As satellite imagery becomes more affordable and powerful--WorldView-3 is the sixth satellite DigitalGlobe has put in the sky--and geographic information systems become embedded in every industry from retail to landscape architecture, Google Maps and competitors like Bing Maps will become even more powerful. Meanwhile, the unknown factor in Google Maps’ future operations is Google’s own satellite company--California-based Skybox.

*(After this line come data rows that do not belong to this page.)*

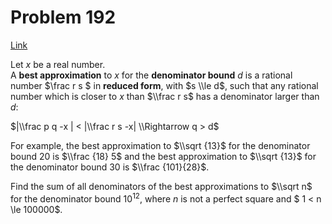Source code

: # Problem 192

[Link](https://projecteuler.net/problem=192)

Let $x$ be a real number.  
A **best approximation** to $x$ for the **denominator bound** $d$ is a rational number $\\frac r s $ in **reduced form**, with $s \\le d$, such that any rational number which is closer to $x$ than $\\frac r s$ has a denominator larger than $d$:

$|\\frac p q -x | < |\\frac r s -x| \\Rightarrow q > d$ 

For example, the best approximation to $\\sqrt {13}$ for the denominator bound 20 is $\\frac {18} 5$ and the best approximation to $\\sqrt {13}$ for the denominator bound 30 is $\\frac {101}{28}$.

Find the sum of all denominators of the best approximations to $\\sqrt n$ for the denominator bound $10^{12}$, where $n$ is not a perfect square and $ 1 < n \\le 100000$.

Google acquired Skybox for $500 million earlier this summer. Interestingly, the acquisition went through the day before DigitalGlobe publicly announced they had permission to sell higher-resolution images from the Commerce Department. It's not known whether the timing of Google's Skybox purchase had anything to do with the government allowing higher resolution satellite images for the commercial market. Despite speculation by some that Google would switch to primarily using Skybox, the new DigitalGlobe satellite (which has been in the works for years) is significantly more powerful than any of the satellites in Skybox’s constellation. Analysts believe a major factor in the Skybox acquisition was the company’s powerful geographic analytics engine rather than the satellites themselves. The new satellite means Google, despite having their own satellite company, are effectively locked into their competitor’s ecosystem for years to come.
In the meantime, get ready for your Bing and Google Map satellite imagery to get way less fuzzy in 2015.